TASK DIRECTIONS: Retype each record exactly; no pictures.

SOURCE RECORDS:

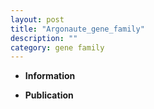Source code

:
 ```yaml
---
layout: post
title: "Argonaute_gene_family"
description: ""
category: gene family
---
```


* **Information**  

* **Publication**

RESPONSE:
Source code

:
 ```yaml
---
layout: post
title: "Argonaute_gene_family"
description: ""
category: gene family
---
```


* **Information**  

* **Publication**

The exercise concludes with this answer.